CONSIGNA A
Según el fragmento sobre el historiador y el pasado, ¿por qué conviene que el historiador justifique cada cierto tiempo su actividad ante los demás? Responde en una o dos oraciones.

-------- FRAGMENTO DEL DOCUMENTO --------

El hombre y el pasado. 1975

Cuestionado a veces por quienes insinúan que es el suyo un saber inútil, el historiador se ve forzado de vez en cuando a justificar la licitud de su actividad intelectual. Frente al prodigioso crecimiento de un saber que deriva rápidamente hacia técnicas asombrosas de inmediata e innegable influencia sobre la vida práctica, ¿qué validez tiene ocuparse del pasado? Una vida dedicada a ese estudio, ¿no es la de un nostálgico rastreador de aventuras curiosas, de figuras sobresa-lientes, de creaciones eximias? ¿No es la de un exquisito que colecciona experiencias humanas ajenas, mientras deja pasar la vida creadora en la que se vuelca espontáneamente el hombre que quiere sumergirse en el éxtasis de su propia aventura? El historiador de raza sabe que su vida está justificada ante sí mismo, pero advierte que, cada cierto tiempo, conviene justificarla ante los demás. Y no porque sea imprescindible para él, sino porque su justificación conviene a todos, para atraerlos, siquiera en alguna medida, al tipo de reflexión que llena, y a veces consume, su vida.

--------

CONSIGNA B
Informa de cada línea de los registros que contiene la cadena "bilan" y transcríbela íntegra.

-------- DATOS MOSTRADOS --------

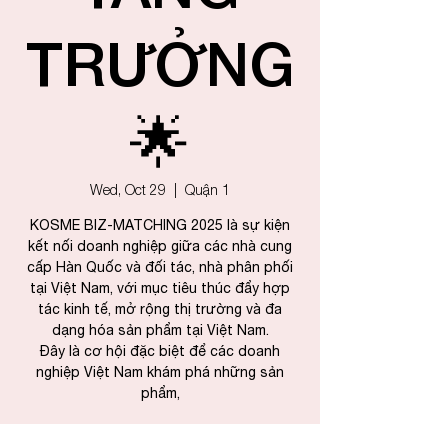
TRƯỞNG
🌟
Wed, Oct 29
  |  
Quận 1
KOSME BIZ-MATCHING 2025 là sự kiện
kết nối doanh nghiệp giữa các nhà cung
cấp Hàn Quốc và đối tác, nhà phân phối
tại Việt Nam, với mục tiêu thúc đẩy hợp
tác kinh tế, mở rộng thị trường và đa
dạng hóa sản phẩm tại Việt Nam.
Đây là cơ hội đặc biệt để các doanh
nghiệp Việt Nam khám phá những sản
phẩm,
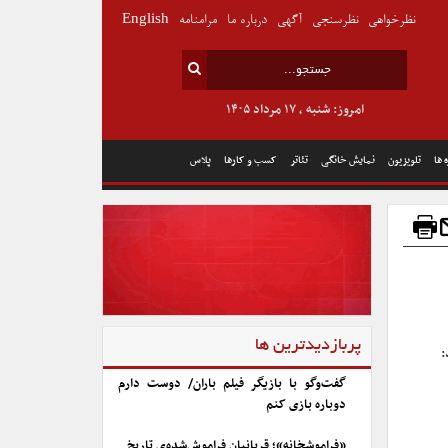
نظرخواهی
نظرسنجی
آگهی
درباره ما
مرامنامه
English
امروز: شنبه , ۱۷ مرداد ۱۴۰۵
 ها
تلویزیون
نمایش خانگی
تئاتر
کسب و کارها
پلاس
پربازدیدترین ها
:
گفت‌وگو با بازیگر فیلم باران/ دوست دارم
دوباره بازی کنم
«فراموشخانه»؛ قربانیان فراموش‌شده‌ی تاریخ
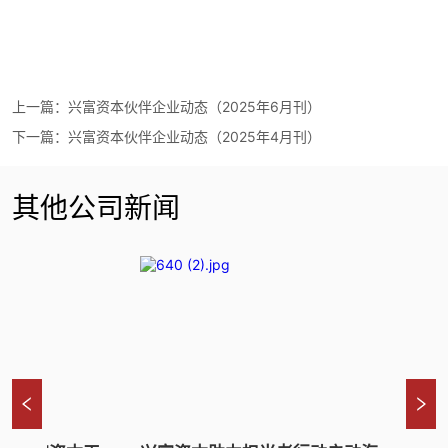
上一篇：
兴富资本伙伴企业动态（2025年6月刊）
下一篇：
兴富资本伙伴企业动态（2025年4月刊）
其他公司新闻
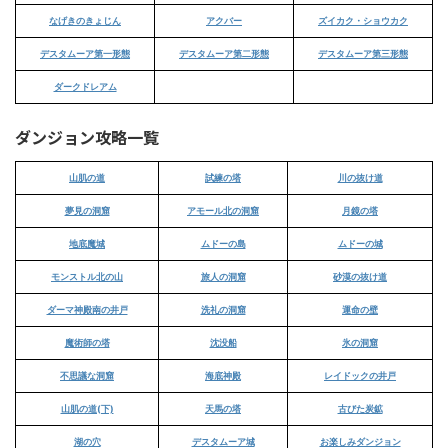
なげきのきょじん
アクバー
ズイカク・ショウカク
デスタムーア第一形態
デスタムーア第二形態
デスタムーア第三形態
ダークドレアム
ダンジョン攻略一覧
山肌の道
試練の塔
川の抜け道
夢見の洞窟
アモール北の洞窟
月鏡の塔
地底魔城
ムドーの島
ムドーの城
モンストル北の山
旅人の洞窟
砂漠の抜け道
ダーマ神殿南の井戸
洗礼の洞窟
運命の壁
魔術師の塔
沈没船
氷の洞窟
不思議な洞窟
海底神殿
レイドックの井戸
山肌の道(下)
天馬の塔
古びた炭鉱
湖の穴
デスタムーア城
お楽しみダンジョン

--------
-------- DATOS MOSTRADOS --------

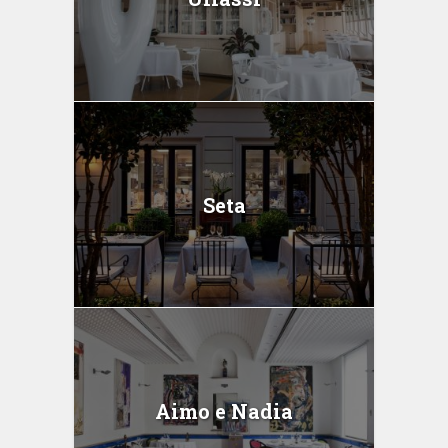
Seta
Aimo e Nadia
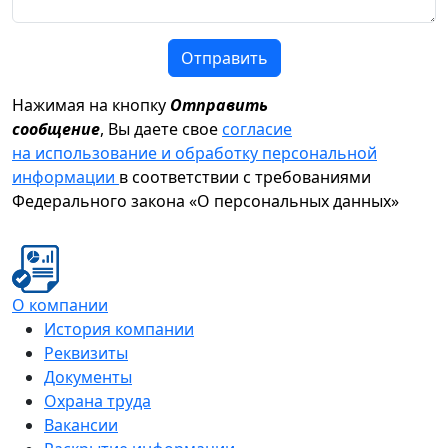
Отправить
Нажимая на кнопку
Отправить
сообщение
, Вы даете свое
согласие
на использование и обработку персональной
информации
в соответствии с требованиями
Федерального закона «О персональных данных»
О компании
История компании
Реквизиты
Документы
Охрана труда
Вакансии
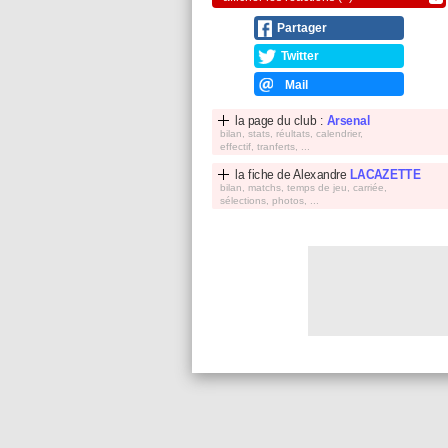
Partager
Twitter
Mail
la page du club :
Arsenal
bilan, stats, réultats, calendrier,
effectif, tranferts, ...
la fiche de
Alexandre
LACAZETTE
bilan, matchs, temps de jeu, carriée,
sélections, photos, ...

--------

RESPUESTA FINAL A
Conviene no porque le sea imprescindible, ya que su vida está justificada ante sí mismo, sino porque esa justificación conviene a todos. Sirve para atraerlos, siquiera en alguna medida, al tipo de reflexión que llena, y a veces consume, su vida.

RESPUESTA FINAL B
bilan, stats, réultats, calendrier,
bilan, matchs, temps de jeu, carriée,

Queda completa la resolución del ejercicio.